Exercises:
a) According to the text on the Kreuzburg district, on what date was the city and district name officially set to Kreuzburg in Oberschlesien?
b) In the rows, starting at the line that contains "## Integrated annotation comparison 集成标注比较" and ending at the line that contains "## 任意规模的高质量可视化", substitute "网络服务" for every "Web服务" and leave everything else unchanged. Return only those lines.

Study text:
Landkreis Kreuzburg O.S. was a Prussian district in Silesia, from 1742 to 1945, with its capital at Kreuzburg O.S. Today, the region is part of the Polish Opole Voivodeship.

History 
In the course of the Stein-Hardenberg Reforms, the district of Kreuzburg in the Province of Silesia was initially assigned to Regierungsbezirk Breslau, but then on May 1, 1820, it was reclassified to Regierungsbezirk Oppeln. Since then, the district has been considered part of Upper Silesia. The district capital was changed to Konstadt, but was moved back to Kreuzburg on January 1, 1880. The spelling of the name of the city and the district fluctuated between Creutzburg, Creuzburg and Kreuzburg. The city and district name was officially set to Kreuzburg in Oberschlesien on September 23, 1881. Later, the abbreviation Kreuzburg OS was adopted.

On November 8, 1919, the Province of Silesia was divided into the Province of Lower Silesia (Regierungsbezirke Liegnitz and Breslau) and the Province of Upper Silesia (Regierungsbezirk Oppeln). On April 1, 1938, the Prussian provinces of Lower Silesia and Upper Silesia were merged to form the new Province of Silesia. On January 18, 1941, the province of Silesia was dissolved again and the Kreuzburg district became part of the newly formed Province of Upper Silesia. During World War II, the Red Army captured the district at the end of January 1945 and it was placed under Polish administration in March.

Data entries:
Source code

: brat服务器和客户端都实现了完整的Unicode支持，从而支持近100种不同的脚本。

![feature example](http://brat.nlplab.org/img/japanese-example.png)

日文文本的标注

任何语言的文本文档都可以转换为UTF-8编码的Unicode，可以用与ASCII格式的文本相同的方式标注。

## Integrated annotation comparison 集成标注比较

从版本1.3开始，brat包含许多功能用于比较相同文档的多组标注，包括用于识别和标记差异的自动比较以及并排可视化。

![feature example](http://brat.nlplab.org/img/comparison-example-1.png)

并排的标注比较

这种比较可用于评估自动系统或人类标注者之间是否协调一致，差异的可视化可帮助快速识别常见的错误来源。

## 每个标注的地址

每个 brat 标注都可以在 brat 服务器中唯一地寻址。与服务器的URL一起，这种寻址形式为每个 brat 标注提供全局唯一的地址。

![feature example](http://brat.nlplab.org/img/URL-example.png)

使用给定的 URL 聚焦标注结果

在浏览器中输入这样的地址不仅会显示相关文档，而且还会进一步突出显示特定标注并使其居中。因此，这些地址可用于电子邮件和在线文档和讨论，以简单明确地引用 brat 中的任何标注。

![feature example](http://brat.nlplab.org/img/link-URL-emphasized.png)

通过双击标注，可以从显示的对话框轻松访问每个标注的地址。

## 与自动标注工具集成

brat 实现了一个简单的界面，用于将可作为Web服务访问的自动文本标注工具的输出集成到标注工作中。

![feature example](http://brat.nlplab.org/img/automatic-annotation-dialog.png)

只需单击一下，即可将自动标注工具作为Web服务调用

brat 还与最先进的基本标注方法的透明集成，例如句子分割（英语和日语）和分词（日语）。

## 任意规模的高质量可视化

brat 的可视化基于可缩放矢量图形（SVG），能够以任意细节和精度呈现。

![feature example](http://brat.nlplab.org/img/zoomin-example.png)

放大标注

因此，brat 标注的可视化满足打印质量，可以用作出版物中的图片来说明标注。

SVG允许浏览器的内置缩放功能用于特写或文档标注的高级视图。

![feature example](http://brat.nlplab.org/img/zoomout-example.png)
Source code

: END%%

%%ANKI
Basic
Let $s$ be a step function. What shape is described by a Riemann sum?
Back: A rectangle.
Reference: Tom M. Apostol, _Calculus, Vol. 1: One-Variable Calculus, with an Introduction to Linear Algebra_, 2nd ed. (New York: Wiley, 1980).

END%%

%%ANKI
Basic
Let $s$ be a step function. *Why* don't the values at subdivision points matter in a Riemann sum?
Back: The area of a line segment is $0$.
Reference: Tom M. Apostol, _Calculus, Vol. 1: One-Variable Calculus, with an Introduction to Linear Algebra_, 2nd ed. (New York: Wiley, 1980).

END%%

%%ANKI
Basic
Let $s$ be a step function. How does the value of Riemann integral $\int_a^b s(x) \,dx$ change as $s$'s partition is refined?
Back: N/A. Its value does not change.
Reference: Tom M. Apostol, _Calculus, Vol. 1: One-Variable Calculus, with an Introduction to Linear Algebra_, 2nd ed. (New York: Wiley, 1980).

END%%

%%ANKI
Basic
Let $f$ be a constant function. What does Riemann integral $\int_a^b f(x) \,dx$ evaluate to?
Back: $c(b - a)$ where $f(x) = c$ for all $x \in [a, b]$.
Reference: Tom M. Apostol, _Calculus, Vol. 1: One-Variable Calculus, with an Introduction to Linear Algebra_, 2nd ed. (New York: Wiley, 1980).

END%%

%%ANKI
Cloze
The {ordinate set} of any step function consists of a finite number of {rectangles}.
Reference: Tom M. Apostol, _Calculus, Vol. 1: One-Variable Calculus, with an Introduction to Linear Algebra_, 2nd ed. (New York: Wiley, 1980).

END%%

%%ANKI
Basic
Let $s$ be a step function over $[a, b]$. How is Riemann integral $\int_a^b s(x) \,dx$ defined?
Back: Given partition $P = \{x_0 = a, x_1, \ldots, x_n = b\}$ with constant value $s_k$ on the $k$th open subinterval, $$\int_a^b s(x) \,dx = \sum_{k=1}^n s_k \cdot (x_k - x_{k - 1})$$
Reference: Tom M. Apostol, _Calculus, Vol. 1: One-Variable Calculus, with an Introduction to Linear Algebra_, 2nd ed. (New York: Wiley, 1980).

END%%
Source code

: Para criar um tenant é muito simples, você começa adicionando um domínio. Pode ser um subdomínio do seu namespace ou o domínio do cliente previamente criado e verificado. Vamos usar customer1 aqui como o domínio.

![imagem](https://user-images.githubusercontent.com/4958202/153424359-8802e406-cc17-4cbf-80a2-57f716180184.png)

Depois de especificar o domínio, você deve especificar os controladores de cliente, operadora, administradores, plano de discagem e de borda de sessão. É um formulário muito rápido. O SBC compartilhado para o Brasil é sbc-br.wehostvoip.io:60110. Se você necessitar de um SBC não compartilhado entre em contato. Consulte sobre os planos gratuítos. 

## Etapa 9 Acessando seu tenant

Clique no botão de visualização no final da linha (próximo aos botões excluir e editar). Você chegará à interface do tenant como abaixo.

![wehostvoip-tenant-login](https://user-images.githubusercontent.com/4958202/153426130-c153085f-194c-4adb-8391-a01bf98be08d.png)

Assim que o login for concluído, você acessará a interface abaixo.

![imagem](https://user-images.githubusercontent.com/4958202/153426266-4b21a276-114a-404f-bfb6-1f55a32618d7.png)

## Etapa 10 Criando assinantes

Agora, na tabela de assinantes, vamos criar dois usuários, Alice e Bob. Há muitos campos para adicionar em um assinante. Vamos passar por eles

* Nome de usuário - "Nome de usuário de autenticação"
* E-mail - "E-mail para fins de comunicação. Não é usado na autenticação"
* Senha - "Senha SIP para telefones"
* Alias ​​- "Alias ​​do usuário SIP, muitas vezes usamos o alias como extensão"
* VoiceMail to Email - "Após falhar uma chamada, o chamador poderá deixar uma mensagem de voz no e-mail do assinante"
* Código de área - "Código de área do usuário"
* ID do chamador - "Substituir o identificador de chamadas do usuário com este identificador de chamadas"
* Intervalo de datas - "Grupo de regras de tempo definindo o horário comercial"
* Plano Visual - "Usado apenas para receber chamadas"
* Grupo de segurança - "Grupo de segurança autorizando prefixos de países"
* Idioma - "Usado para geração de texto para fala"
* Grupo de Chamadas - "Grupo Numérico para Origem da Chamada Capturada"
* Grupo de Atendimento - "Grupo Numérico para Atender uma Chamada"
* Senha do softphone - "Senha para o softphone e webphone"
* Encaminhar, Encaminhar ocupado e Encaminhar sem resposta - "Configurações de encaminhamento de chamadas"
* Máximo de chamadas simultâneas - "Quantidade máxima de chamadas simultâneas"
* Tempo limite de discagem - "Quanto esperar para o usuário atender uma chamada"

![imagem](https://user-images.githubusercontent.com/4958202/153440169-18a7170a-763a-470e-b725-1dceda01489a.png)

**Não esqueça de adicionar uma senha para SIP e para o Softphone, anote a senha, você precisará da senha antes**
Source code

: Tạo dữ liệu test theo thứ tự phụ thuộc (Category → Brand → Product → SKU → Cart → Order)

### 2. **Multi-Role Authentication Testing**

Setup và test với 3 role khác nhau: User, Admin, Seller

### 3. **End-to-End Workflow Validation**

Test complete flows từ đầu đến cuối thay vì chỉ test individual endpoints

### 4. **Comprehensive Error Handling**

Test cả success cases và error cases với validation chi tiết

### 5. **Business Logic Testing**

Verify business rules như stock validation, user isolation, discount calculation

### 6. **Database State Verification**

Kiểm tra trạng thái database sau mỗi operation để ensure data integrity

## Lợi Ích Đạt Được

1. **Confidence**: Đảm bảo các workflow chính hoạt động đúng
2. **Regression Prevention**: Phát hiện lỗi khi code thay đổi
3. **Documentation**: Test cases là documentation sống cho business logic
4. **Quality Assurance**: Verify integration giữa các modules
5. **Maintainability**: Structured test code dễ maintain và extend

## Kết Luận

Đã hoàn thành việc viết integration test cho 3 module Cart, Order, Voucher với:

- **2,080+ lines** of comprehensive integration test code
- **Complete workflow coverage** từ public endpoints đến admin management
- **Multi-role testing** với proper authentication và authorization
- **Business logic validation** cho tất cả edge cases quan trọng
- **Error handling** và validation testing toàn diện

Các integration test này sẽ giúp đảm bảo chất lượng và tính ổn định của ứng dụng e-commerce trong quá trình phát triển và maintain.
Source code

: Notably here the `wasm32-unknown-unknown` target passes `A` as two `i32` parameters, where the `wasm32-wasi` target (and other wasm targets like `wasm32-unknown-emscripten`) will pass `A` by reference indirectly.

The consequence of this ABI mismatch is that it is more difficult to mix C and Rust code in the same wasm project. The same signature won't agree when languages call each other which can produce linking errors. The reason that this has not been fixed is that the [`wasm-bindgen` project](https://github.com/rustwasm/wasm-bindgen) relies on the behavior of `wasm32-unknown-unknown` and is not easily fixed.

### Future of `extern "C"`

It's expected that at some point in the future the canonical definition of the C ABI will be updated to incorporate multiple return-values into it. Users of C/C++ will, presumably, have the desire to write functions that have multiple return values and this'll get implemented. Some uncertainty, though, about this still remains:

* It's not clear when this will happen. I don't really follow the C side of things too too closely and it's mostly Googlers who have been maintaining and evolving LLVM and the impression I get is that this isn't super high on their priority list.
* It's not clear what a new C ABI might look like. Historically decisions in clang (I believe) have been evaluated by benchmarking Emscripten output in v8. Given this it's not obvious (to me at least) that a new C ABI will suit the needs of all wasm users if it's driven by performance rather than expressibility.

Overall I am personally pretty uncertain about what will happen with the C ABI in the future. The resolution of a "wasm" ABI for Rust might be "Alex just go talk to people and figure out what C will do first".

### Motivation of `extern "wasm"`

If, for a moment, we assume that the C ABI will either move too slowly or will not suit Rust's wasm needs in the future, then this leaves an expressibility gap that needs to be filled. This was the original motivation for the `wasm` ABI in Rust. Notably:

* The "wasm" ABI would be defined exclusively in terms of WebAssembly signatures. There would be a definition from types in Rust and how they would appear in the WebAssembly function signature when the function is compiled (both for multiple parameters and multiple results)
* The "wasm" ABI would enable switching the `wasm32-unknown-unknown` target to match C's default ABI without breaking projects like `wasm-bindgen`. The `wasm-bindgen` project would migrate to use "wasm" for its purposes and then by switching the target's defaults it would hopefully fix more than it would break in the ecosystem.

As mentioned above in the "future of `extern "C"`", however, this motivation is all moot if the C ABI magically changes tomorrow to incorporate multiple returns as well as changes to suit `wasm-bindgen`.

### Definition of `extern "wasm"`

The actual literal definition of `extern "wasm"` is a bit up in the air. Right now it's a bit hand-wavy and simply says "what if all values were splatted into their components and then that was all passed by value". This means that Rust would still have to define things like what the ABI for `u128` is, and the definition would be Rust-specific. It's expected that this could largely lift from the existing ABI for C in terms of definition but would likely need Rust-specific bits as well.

List of answers:
a) September 23, 1881.

b)
## Integrated annotation comparison 集成标注比较

从版本1.3开始，brat包含许多功能用于比较相同文档的多组标注，包括用于识别和标记差异的自动比较以及并排可视化。

![feature example](http://brat.nlplab.org/img/comparison-example-1.png)

并排的标注比较

这种比较可用于评估自动系统或人类标注者之间是否协调一致，差异的可视化可帮助快速识别常见的错误来源。

## 每个标注的地址

每个 brat 标注都可以在 brat 服务器中唯一地寻址。与服务器的URL一起，这种寻址形式为每个 brat 标注提供全局唯一的地址。

![feature example](http://brat.nlplab.org/img/URL-example.png)

使用给定的 URL 聚焦标注结果

在浏览器中输入这样的地址不仅会显示相关文档，而且还会进一步突出显示特定标注并使其居中。因此，这些地址可用于电子邮件和在线文档和讨论，以简单明确地引用 brat 中的任何标注。

![feature example](http://brat.nlplab.org/img/link-URL-emphasized.png)

通过双击标注，可以从显示的对话框轻松访问每个标注的地址。

## 与自动标注工具集成

brat 实现了一个简单的界面，用于将可作为网络服务访问的自动文本标注工具的输出集成到标注工作中。

![feature example](http://brat.nlplab.org/img/automatic-annotation-dialog.png)

只需单击一下，即可将自动标注工具作为网络服务调用

brat 还与最先进的基本标注方法的透明集成，例如句子分割（英语和日语）和分词（日语）。

## 任意规模的高质量可视化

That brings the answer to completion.